=== Problem statement ===
Tally the lines below that contain the string "Documents". Give only the number.

[Extracted material Boundary: Start]

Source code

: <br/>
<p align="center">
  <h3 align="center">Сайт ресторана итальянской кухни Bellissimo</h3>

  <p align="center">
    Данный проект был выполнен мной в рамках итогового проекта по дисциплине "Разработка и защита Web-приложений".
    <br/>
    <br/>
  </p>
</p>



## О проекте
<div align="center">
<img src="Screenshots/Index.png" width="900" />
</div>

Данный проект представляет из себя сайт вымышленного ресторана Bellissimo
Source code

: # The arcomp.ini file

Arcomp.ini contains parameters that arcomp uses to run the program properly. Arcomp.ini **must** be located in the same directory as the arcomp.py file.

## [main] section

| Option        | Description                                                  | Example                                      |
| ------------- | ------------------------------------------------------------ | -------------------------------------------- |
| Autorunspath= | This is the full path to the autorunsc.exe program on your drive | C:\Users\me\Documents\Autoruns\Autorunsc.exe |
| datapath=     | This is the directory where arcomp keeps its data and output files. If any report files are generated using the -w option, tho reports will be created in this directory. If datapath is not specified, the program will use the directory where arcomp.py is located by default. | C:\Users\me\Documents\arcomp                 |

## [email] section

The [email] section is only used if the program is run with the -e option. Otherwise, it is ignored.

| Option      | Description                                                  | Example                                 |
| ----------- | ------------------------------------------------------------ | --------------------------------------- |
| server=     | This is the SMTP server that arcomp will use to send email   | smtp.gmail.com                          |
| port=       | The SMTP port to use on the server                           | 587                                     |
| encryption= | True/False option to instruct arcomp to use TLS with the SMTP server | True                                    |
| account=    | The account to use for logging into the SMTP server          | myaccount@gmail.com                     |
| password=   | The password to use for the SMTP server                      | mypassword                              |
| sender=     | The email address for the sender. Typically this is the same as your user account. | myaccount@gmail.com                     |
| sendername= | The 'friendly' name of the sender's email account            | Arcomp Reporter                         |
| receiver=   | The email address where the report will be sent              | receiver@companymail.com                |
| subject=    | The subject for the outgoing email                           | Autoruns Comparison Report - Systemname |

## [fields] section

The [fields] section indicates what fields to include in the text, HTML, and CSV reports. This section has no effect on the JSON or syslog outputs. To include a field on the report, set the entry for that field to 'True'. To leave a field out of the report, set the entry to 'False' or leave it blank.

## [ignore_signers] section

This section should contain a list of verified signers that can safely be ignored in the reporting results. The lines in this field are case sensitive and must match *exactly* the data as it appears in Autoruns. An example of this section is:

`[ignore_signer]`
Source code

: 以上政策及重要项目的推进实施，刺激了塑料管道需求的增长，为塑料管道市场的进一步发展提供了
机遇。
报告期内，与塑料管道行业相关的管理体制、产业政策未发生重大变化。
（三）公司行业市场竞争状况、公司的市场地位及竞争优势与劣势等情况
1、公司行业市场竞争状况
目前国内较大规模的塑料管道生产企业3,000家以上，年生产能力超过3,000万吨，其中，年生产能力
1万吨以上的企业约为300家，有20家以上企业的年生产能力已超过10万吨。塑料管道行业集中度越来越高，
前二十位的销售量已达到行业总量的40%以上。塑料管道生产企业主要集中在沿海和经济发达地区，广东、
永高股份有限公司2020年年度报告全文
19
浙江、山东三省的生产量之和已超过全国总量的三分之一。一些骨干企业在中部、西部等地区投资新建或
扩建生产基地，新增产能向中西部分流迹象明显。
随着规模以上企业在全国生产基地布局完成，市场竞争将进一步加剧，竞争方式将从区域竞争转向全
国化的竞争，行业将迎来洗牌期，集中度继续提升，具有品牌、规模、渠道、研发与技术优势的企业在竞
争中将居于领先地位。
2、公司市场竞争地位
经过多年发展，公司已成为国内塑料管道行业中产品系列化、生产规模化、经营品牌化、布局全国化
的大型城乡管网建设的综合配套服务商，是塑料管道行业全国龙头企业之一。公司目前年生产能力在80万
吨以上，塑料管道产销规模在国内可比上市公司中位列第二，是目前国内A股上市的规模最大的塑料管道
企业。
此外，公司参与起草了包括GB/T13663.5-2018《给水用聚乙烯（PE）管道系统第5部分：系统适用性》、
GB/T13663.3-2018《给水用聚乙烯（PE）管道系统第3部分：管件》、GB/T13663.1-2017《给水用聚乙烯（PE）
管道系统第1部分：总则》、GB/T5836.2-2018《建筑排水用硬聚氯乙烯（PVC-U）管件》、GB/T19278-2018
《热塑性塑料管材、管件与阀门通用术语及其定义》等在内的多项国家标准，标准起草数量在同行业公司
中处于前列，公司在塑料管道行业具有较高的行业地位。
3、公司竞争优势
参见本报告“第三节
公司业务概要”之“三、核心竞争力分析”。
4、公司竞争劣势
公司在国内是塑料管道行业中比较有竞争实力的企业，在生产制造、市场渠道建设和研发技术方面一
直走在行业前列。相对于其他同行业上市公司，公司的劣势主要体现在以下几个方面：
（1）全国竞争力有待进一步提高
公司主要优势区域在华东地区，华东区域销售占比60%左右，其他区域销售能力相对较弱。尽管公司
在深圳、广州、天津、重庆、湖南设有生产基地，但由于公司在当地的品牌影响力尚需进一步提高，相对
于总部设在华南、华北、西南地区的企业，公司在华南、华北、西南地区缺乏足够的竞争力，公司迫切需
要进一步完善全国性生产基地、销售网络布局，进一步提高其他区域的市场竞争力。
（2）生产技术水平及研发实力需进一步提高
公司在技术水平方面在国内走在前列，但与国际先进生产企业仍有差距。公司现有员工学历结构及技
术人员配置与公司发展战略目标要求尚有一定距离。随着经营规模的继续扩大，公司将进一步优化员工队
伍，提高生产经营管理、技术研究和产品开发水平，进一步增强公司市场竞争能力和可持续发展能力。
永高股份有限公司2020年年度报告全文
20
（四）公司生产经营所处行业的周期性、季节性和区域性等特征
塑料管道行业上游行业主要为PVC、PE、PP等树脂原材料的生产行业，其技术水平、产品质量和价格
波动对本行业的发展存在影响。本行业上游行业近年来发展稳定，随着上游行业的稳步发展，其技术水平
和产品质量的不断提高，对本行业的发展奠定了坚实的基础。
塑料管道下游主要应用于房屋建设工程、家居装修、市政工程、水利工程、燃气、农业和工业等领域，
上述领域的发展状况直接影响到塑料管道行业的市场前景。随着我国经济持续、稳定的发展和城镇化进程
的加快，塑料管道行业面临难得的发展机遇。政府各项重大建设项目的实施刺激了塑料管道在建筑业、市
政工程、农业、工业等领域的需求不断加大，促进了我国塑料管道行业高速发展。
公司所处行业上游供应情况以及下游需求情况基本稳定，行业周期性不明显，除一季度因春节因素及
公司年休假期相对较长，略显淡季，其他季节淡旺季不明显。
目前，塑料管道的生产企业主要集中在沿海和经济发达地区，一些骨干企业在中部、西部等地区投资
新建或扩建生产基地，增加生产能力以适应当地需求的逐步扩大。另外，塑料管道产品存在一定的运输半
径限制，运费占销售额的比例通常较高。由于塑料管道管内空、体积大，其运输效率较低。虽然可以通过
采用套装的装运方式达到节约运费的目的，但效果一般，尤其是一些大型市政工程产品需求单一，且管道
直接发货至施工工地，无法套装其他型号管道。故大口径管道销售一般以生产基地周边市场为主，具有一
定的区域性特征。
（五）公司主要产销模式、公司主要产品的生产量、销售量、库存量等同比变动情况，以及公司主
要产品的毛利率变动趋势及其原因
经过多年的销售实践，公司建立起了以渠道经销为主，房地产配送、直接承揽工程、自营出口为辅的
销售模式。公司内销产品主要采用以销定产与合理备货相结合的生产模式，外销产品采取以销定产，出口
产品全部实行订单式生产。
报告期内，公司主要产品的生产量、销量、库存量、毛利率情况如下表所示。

[Extracted material Boundary: End]

=== Answer to this problem ===
2